Le bar est fermé
Le saloon de la ville est réquisitionné pour l’occasion et le service d’ordre est assuré par Doniphon, qui doit user de son ascendant pour que la foule dissipée et effervescente se transforme en assemblée attentive. Doté de prérogatives inédites, le westerner fait également le tri entre ceux qui peuvent voter et ceux qui ne le peuvent pas, et veille à ce que « le bar reste fermé » pendant toute la durée des débats – un détail qui a son importance, dans la mesure où il servira de contrepoint comique pendant toute la scène, face à l’insistance de Peabody, qui estime qu’il s’agit-là « d’un excès de démocratie » ! Le rédacteur-en-chef du « Shinbone Star » est un personnage typiquement fordien, dont l’addiction et la verve shakespearienne n’ont d’égale que sa capacité d’intervention pour faire avancer les choses dans le bon sens. Il rappelle le docteur alcoolique de La Chevauchée fantastique (1939), ou bien encore le juge antiraciste du Soleil brille pour tout le monde (1953), qui prend son petit-déjeuner au whisky… ! Peabody apporte ici la note de drôlerie indispensable, qui contrebalance habilement le sérieux de la situation et le côté solennel de ce qui est en train de se jouer.
La séance est ouverte
Dans cette salle de conseil improvisée, l’heure est à l’éclosion démocratique, comme en témoigne déjà une pièce du décor de cette tribune de fortune où Stoddard vient prendre place. On remarque en effet que le cadrage décidé par Ford fait intervenir de manière décisive une partie de la cage d’escalier, qui barre obliquement l’espace de l’orateur, traduisant ainsi le caractère encore mal assuré de ces premiers pas vers un état de droit. Cette cage d’escalier opportune est évidemment l’écho de la poutre de faîtage qui intervient lors de la séquence du « steak renversé », qui venait diviser le cadre à la verticale pour désigner Doniphon comme le reflet inversé de Valance . L’effet de symétrie est ici décliné en une figure de déséquilibre scénographique, avec laquelle le jeune avocat plein d’aplomb va devoir composer pour « redresser » les torts : un espace confiné et désordonné symbolisant le caractère marginal et étriqué de la démocratie dans l’Ouest. D’ailleurs, Stoddard se cogne à cette cage d’escalier lorsqu’il s’apprête à désigner le premier candidat – une micro-action en apparence anodine, mais qui montre bien à quel point la fonction de cet élément décoratif a été pensée par le cinéaste.

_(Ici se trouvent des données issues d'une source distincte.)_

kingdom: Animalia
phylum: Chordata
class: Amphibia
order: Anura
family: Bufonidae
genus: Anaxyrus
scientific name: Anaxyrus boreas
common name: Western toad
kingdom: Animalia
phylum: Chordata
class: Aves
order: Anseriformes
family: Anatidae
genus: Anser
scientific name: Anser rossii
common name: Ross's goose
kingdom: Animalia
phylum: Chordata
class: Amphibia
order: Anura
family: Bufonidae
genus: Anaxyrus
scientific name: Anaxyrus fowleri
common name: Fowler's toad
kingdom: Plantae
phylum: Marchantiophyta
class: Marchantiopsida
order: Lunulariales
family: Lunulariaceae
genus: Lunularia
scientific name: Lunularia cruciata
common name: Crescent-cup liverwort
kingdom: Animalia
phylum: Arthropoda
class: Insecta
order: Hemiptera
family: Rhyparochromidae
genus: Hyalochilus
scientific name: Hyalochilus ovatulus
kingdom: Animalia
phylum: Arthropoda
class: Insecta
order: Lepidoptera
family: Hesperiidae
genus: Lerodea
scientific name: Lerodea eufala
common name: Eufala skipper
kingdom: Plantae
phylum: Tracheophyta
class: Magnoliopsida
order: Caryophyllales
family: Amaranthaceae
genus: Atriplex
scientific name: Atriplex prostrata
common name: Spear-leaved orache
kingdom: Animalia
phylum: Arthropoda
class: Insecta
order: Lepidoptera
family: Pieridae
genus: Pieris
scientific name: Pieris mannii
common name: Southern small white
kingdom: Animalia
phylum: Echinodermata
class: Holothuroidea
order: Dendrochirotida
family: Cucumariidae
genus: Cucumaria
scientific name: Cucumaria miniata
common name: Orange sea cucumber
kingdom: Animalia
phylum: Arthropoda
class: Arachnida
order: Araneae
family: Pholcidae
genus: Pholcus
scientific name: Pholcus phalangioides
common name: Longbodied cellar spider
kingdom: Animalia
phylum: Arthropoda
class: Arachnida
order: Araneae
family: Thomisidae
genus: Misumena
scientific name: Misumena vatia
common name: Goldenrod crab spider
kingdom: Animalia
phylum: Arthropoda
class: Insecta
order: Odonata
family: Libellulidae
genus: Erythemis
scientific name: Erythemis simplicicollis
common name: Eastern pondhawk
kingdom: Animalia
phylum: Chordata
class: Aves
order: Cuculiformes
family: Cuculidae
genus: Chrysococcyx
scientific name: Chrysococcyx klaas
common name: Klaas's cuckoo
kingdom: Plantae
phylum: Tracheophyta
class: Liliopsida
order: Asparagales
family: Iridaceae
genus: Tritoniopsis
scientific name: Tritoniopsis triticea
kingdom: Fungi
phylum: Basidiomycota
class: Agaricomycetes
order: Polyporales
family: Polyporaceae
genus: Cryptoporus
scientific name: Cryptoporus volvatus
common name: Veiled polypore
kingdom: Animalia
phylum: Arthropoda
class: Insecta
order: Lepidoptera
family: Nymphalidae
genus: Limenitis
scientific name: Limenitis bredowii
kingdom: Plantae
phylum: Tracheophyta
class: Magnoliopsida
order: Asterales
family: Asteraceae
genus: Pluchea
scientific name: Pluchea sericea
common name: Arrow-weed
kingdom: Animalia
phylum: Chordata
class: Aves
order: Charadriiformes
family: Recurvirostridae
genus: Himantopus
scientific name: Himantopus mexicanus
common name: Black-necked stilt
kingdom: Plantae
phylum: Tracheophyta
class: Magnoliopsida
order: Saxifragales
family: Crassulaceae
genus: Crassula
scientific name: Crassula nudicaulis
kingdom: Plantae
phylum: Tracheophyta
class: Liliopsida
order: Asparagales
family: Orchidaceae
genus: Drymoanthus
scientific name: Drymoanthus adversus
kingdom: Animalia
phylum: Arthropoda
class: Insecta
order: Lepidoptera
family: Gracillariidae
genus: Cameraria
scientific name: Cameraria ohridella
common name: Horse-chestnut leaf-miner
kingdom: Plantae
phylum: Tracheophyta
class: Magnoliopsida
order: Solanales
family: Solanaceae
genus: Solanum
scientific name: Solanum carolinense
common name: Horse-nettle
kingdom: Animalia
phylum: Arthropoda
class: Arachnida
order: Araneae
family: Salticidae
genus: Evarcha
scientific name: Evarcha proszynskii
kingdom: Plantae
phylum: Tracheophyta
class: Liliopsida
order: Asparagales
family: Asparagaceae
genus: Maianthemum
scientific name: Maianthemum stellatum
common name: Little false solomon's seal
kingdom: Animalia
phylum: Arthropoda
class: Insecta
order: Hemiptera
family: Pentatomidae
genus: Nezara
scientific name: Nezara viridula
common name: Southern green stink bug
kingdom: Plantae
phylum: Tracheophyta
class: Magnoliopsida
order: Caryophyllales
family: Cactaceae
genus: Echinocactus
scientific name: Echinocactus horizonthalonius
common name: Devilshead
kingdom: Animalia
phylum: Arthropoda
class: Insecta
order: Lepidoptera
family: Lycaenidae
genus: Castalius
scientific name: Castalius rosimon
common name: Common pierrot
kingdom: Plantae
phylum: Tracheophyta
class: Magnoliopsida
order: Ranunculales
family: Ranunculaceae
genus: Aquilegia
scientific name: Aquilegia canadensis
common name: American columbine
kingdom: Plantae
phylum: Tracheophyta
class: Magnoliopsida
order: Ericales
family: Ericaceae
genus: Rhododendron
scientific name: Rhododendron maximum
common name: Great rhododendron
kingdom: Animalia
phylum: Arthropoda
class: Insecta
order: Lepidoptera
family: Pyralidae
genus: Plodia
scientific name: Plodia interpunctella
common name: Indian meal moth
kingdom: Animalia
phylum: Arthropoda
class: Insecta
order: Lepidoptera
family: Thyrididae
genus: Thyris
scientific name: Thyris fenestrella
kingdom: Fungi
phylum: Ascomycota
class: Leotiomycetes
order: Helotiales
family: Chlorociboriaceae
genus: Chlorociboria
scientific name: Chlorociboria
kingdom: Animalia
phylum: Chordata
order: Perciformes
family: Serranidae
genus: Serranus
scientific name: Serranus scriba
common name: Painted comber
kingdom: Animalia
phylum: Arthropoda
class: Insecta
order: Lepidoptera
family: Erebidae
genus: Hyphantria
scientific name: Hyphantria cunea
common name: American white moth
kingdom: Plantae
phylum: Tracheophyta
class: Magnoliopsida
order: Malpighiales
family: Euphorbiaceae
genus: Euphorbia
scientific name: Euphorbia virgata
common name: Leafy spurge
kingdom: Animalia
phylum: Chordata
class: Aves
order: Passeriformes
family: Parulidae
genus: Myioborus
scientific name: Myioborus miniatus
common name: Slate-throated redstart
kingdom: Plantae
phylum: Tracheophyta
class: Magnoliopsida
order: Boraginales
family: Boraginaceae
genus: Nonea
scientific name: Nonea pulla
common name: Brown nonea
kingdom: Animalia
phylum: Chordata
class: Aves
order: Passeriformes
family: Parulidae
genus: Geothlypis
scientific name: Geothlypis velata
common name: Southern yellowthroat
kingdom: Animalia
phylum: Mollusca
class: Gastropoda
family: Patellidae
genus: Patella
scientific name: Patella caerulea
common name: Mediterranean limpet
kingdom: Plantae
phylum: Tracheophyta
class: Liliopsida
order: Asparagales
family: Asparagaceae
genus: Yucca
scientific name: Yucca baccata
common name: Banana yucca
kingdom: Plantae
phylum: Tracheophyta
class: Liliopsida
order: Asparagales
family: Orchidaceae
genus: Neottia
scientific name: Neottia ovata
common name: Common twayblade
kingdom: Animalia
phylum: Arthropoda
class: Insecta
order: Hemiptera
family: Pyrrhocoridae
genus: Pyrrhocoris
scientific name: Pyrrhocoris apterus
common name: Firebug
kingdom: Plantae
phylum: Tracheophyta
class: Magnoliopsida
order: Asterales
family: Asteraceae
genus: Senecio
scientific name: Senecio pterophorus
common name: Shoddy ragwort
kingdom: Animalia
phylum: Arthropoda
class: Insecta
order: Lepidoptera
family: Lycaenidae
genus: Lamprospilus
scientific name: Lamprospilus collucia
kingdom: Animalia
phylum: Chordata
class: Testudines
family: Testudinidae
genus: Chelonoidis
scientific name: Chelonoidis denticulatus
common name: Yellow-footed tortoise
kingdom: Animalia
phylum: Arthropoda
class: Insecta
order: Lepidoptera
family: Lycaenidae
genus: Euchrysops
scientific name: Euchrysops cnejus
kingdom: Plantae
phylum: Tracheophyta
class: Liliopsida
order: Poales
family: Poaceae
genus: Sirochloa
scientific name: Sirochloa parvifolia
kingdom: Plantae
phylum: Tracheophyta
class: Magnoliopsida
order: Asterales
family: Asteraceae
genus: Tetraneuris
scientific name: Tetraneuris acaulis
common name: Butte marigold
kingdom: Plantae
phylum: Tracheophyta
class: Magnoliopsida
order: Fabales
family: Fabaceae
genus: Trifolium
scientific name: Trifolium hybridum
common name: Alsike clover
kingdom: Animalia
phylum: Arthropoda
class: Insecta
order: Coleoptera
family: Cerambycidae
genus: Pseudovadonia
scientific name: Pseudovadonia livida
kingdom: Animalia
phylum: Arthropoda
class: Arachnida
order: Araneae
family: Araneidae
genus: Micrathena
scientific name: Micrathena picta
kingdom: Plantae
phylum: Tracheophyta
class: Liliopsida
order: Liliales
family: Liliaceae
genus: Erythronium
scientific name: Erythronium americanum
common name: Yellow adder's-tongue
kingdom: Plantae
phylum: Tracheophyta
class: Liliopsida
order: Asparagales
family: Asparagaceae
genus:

Après s’être légèrement cogné, Stoddard se heurte au refus de Doniphon comme candidat, qui avance un argument d’ordre privé : il a d’autres plans en tête, notamment son mariage avec Hallie. La raison « anecdotique » en cache une autre, plus profonde et de nature historique : le cowboy appartient au monde de l’Ouest finissant ; il lui faut donc se résoudre (de façon encore inconsciente ici) à laisser place à l’homme de l’Est, qui incarne lui le monde commençant.
Vox populi
C’est à ce moment précis qu’entre en scène Liberty Valance, le « double ombreux » de Doniphon, le vieux monde qui ne veut pas mourir. Comme dans la scène du restaurant, on voit d’abord la peur que provoque son arrivée (qui se lit sur le visage du shérif et du greffier) avant même de voir le hors-la-loi en personne. La Une du « Shinbone Star » fait les gros-titres avec le ralliement de Valance à la cause des gros éleveurs, mais l’entrée du bandit dans le saloon ne se fait plus avec la morgue et l’assurance d’antan. Contrairement à son irruption dans le restaurant des Suédois, il a ici bien du mal à se frayer un chemin dans la foule des électeurs rassemblés (qui constituent dès lors une première forme de « barrage », à leur corps défendant).
Valance s’emploie à truquer les élections, mais l’alliance objective de Doniphon et de Stoddard met le bandit en échec, sans qu’aucun coup de feu ne soit tiré. L’assemblée du saloon devient alors une communauté unie, où les voix individuelles s’autorisent à s’exprimer et à s’élever publiquement contre la loi du plus fort. Le peuple de Shinbone se transforme en une force d’opposition légitime et légale face à la violence et à l’intimidation. Valance est ni plus ni moins débouté par l’exercice démocratique, si bien que le fouet menaçant qu’il brandit face à la foule n’est plus qu’un sceptre dérisoire devant le pouvoir populaire.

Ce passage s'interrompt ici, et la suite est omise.